Acquistare o vendere casa è una scelta molto importante per i propri progetti personali e familiari. E, spesso, l’entusiasmo che circonda queste operazioni è tale da… far sottovalutare il fatto che esistono alcuni aspetti, di natura fiscale, che devono essere rigidamente assolti onde evitare sanzioni piuttosto severe.
Ma quante imposte si pagano per acquistare o vendere casa?
Comprare casa: le imposte da pagare
Cominciamo dalle imposte da versare per l’acquisto della casa. Se, come avviene nella maggior parte delle ipotesi, l’acquirente compra la casa da un soggetto privato o da un’impresa che è esente da Iva per le proprie vendite, pagherà:
- imposta di registro 9%;
- imposta ipotecaria 50 euro;
- imposta catastale 50 euro.
Può tuttavia capitare di acquistare l’immobile da un’impresa che sia soggetta a Iva, ovvero che abbia costruito l’immobile o effettuato i lavori di ripristino dello stesso e sta vendendo entro 5 anni dal termine della costruzione o dell’intervento di recupero. In questa ipotesi l’acquirente pagherà:
- IVA 10% (o 22% se l’immobile è di lusso);
- imposta di registro 200 euro;
- imposta ipotecaria 200 euro;
- imposta catastale 200 euro.
Ricordiamo che la base imponibile su cui calcolare l’IVA è il prezzo di compravendita, mentre quella su cui calcolare l’imposta di registro è la rendita catastale, rivalutata del 5%, e moltiplicata per 110 in caso di prima casa e relative pertinenze, o 120 per gli altri fabbricati.
Attenzione, però. Nelle ipotesi di acquisto della prima casa le imposte di cui sopra subiscono importanti contenimenti. In particolare, se il venditore è un privato o un’impresa esente da IVA per tali vendite, l’acquirente pagherà:
- imposta di registro 2%;
- imposta ipotecaria 50 euro;
- imposta catastale 50 euro.
Se invece il venditore è un’impresa soggetta a IVA, l’acquirente pagherà:
- IVA 4%;
- imposta di registro 200 euro;
- imposta ipotecaria 200 euro;
- imposta catastale 200 euro.
Vendere casa: le imposte da pagare
Le cose sono più semplici per chi vende casa: il venditore pagherà infatti l’imposta sulla plusvalenza, ovvero sulla differenza positiva tra l’incasso della vendita e il prezzo di acquisto.
La plusvalenza sarà a sua volta tassata secondo gli ordinari scaglioni Irpef (concorrendo dunque al reddito complessivo, essendo essa stessa un “reddito diverso”), o – su scelta esplicita del venditore – con imposta sostitutiva del 26%.

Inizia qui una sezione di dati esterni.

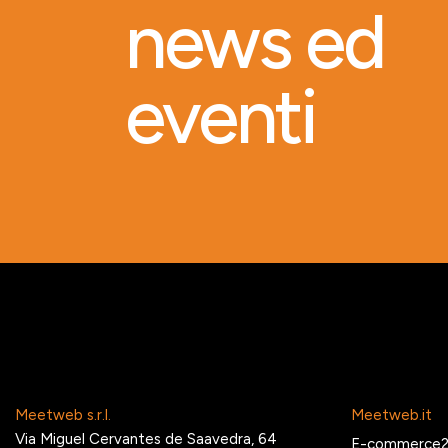
news ed
eventi
Meetweb s.r.l.
Meetweb.it
Via Miguel Cervantes de Saavedra, 64
E-commerce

Esistono tuttavia diverse ipotesi di esenzione da tale imposizione. In particolare, la plusvalenza non viene tassata se non deriva da una cessione a titolo oneroso di immobili acquistati o costruiti da non più di cinque anni. Non si applica l’imposta sulla plusvalenza anche in caso di cessione entro i cinque anni dall’acquisto se l’immobile è stato abitato dal proprietario almeno per la metà del periodo di possesso più un giorno.

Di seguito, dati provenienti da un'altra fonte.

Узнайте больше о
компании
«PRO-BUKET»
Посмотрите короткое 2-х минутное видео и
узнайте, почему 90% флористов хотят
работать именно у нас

Infine, sottolineiamo come siano detraibili in sede di dichiarazione dei redditi i compensi pagati a quei soggetti che si sono occupati dell’intermediazione immobiliare (purché regolarmente iscritti all’albo dei mediatori immobiliari). La detrazione fiscale permetterà al soggetto di recuperare il 19% della spesa, con un massimo di 1.000 euro annui, in un’unica soluzione (contrariamente ad altre detrazioni fiscali, dunque, non vi è ripartizione negli esercizi successivi a quello in cui sono state sostenute le spese).